» **What you need to do**: Copy every line of the data that contains the string "apache".

START Data

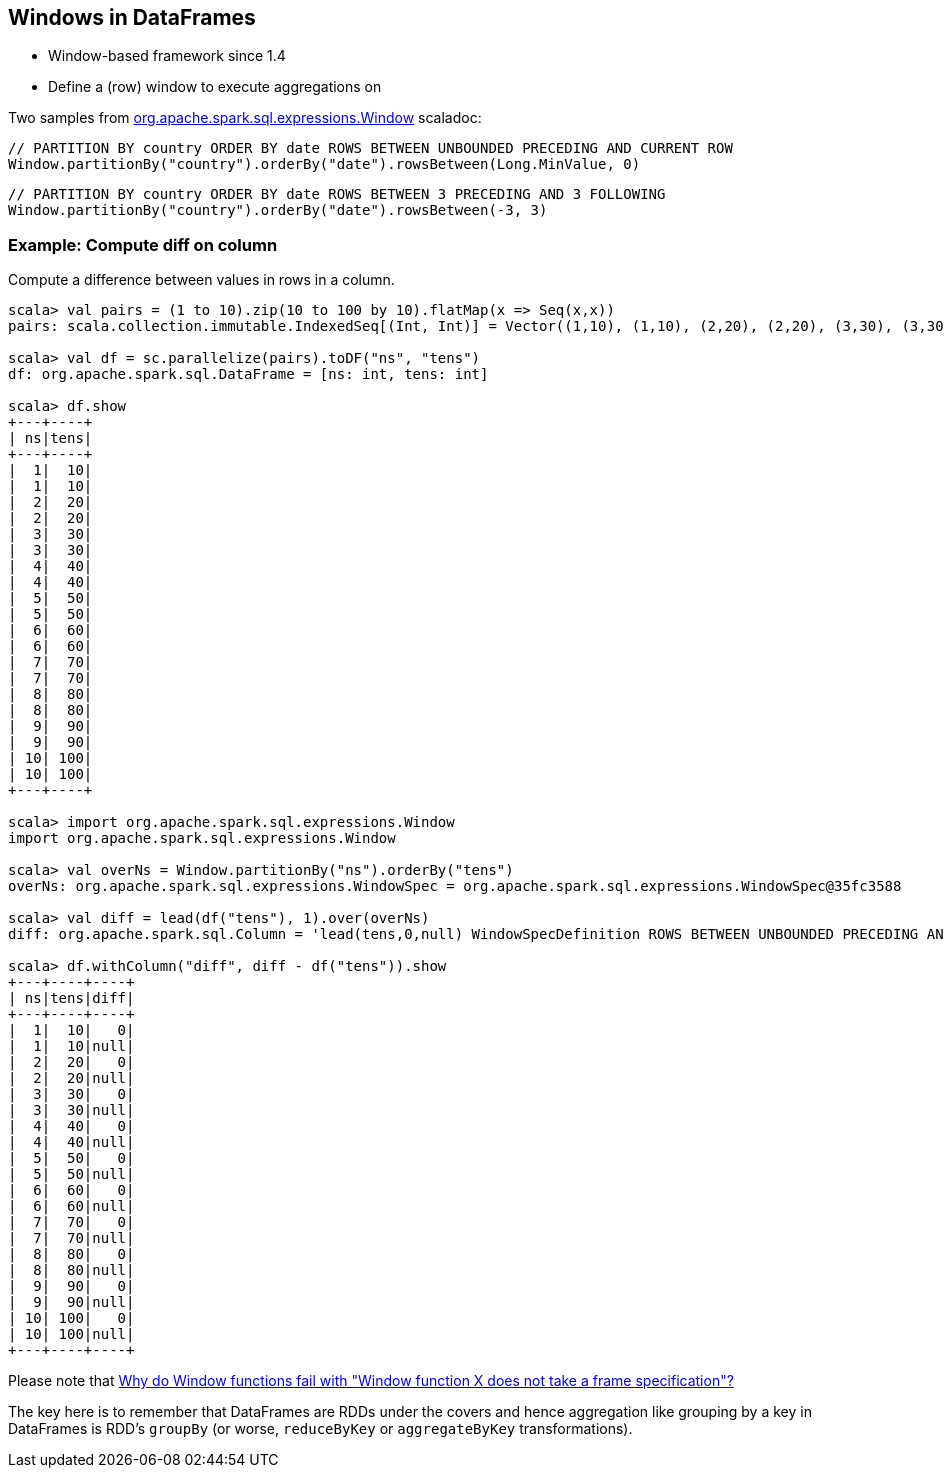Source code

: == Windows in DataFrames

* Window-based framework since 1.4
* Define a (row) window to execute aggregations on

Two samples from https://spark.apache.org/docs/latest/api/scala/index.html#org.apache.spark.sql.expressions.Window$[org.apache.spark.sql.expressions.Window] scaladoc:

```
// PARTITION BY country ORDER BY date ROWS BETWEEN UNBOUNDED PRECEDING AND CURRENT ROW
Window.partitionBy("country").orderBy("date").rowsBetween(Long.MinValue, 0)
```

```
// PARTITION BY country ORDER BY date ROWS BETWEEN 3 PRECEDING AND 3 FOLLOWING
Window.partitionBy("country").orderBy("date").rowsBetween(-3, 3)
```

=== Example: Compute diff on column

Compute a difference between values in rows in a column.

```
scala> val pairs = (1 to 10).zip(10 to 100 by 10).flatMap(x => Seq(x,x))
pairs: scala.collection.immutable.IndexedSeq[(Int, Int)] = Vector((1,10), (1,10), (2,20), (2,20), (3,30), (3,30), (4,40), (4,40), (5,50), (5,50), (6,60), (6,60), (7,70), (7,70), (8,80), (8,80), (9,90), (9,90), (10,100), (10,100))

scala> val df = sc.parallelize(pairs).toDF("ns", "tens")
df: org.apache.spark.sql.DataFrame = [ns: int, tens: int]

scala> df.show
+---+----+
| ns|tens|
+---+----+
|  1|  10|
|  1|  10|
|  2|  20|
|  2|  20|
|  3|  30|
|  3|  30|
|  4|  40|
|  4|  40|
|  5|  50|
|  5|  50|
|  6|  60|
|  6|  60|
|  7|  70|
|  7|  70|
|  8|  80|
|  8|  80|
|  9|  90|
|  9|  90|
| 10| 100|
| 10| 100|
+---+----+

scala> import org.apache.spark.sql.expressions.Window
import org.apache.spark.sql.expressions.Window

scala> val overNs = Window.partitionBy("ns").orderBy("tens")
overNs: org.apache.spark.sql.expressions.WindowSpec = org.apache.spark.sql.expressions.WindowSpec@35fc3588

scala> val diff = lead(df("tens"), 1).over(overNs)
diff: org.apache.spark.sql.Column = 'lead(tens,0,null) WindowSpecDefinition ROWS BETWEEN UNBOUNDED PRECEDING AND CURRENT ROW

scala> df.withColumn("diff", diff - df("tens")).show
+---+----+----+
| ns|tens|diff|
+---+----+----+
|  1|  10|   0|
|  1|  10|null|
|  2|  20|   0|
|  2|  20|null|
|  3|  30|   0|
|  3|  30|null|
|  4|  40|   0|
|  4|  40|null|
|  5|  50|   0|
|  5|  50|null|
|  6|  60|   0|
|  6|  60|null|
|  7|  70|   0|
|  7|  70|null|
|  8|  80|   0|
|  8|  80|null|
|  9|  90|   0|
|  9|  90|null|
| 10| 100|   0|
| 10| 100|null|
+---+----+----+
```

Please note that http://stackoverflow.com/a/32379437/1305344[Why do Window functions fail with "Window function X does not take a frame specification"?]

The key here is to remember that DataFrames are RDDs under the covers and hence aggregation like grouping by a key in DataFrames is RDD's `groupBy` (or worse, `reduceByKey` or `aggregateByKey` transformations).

END Data
START Data

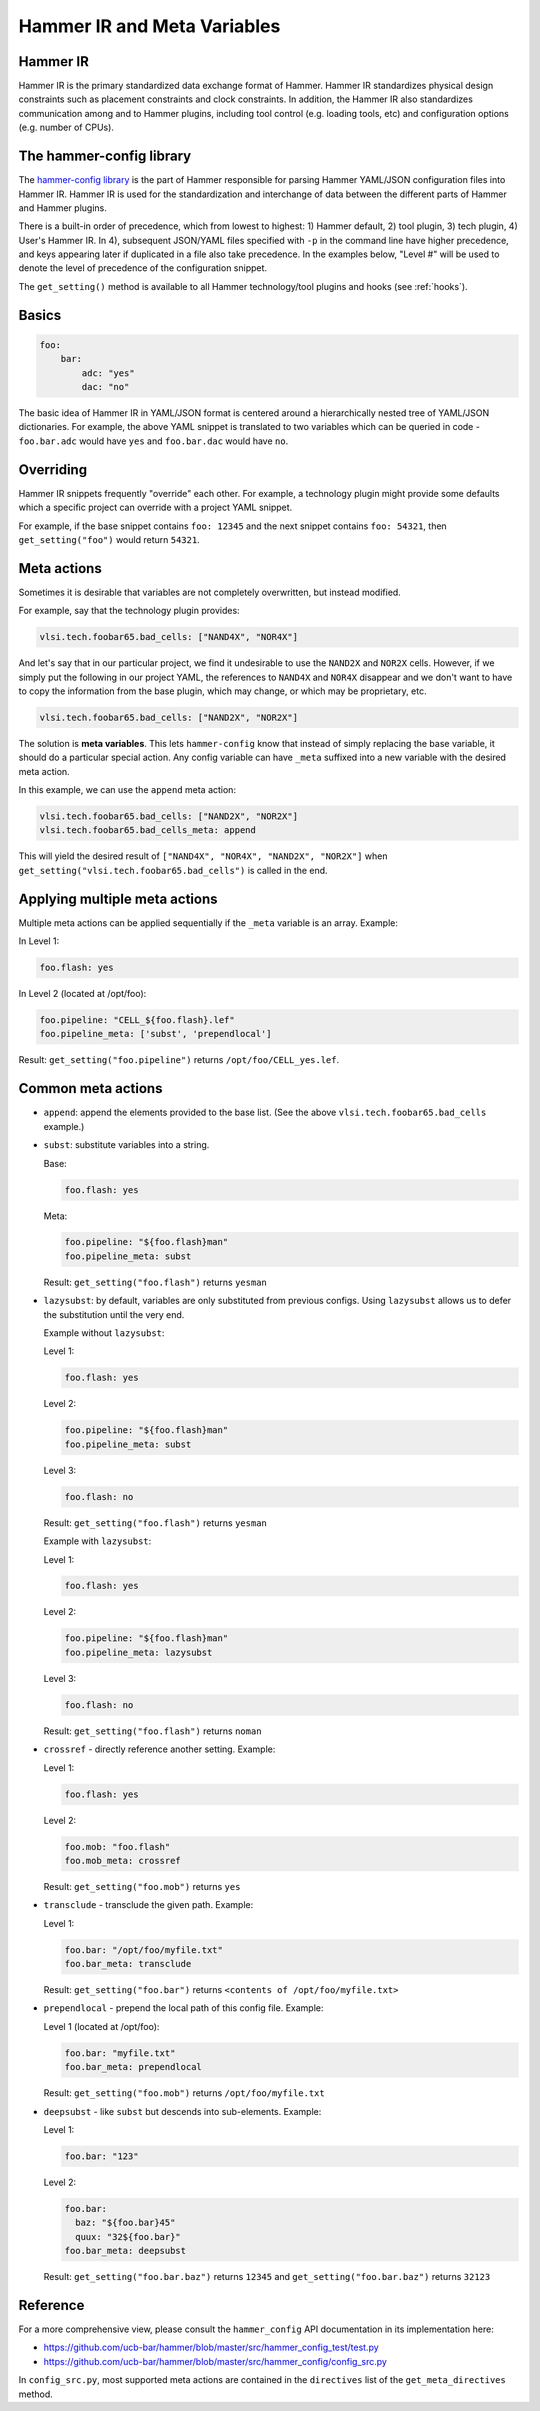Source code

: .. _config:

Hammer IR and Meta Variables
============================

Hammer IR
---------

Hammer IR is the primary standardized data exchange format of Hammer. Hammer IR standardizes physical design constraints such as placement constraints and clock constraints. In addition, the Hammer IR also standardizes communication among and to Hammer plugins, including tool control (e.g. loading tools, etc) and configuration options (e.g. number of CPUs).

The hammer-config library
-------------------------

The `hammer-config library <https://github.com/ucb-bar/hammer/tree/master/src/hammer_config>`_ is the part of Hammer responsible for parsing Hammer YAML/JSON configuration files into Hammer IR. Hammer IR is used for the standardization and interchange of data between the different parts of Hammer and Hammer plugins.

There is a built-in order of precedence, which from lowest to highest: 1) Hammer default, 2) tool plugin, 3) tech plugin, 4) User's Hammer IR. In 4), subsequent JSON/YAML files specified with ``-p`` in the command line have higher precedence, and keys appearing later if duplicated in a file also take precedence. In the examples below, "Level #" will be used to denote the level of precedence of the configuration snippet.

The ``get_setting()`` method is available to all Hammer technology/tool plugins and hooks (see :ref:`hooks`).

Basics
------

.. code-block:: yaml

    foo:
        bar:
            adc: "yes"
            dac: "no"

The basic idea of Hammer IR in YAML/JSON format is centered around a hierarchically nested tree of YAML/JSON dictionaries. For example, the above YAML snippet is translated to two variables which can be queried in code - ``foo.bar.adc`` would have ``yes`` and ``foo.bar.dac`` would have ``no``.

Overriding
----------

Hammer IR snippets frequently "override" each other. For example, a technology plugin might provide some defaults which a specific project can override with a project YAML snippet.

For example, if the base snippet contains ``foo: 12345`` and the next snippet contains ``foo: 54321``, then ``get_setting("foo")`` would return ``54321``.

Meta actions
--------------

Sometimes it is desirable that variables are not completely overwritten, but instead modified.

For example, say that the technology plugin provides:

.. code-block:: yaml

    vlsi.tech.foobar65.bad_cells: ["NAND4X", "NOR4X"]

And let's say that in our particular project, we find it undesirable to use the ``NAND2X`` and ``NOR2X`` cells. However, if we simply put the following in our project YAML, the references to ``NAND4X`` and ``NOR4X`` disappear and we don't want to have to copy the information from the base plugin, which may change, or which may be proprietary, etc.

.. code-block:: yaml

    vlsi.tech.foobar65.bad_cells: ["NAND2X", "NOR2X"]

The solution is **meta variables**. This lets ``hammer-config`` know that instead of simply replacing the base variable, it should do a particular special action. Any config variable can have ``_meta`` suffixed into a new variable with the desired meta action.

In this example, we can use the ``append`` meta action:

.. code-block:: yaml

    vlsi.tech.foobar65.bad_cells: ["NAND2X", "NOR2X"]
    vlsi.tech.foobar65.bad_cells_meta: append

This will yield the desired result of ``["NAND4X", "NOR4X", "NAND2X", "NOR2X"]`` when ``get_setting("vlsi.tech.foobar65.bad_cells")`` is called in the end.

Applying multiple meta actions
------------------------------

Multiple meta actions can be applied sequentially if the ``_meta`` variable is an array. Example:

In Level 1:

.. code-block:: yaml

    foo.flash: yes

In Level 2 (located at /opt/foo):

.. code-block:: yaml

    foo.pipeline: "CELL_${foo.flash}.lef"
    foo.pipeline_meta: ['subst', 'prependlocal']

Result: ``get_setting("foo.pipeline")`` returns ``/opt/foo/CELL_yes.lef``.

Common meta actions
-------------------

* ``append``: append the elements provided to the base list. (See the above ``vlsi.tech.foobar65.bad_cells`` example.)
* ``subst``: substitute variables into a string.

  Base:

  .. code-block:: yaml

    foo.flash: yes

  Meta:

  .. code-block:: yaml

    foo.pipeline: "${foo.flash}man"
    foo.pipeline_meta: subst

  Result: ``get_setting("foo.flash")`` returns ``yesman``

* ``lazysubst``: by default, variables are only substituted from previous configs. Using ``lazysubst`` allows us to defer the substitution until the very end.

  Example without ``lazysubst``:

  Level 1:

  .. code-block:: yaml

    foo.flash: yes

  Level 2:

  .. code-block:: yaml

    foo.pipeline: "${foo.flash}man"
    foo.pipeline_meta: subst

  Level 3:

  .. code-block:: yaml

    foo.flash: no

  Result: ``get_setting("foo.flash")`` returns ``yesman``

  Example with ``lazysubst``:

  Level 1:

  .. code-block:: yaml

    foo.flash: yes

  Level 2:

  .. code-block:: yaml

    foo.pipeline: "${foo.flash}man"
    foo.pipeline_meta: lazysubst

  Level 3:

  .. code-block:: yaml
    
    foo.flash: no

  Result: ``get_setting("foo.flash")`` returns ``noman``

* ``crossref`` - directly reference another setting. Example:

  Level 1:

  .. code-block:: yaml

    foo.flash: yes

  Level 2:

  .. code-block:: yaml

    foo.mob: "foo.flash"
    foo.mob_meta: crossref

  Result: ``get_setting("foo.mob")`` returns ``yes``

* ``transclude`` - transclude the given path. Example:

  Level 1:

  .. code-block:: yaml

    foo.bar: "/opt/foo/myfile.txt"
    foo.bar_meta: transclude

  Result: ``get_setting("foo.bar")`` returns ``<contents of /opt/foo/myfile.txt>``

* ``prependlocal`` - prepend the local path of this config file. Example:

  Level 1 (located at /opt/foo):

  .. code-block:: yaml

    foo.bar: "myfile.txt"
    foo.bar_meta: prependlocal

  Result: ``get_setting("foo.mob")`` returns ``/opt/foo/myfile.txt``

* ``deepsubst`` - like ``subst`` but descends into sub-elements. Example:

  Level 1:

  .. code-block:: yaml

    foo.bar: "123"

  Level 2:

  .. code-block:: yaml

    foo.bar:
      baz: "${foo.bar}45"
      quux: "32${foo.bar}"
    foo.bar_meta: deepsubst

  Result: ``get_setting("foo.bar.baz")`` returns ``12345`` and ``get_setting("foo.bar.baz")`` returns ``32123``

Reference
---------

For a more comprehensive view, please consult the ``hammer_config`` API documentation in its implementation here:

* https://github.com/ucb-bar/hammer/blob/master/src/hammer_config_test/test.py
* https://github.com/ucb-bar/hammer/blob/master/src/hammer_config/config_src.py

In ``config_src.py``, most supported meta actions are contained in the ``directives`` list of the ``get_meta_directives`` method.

END Data

» **Task solution**:
Two samples from https://spark.apache.org/docs/latest/api/scala/index.html#org.apache.spark.sql.expressions.Window$[org.apache.spark.sql.expressions.Window] scaladoc:
df: org.apache.spark.sql.DataFrame = [ns: int, tens: int]
scala> import org.apache.spark.sql.expressions.Window
import org.apache.spark.sql.expressions.Window
overNs: org.apache.spark.sql.expressions.WindowSpec = org.apache.spark.sql.expressions.WindowSpec@35fc3588
diff: org.apache.spark.sql.Column = 'lead(tens,0,null) WindowSpecDefinition ROWS BETWEEN UNBOUNDED PRECEDING AND CURRENT ROW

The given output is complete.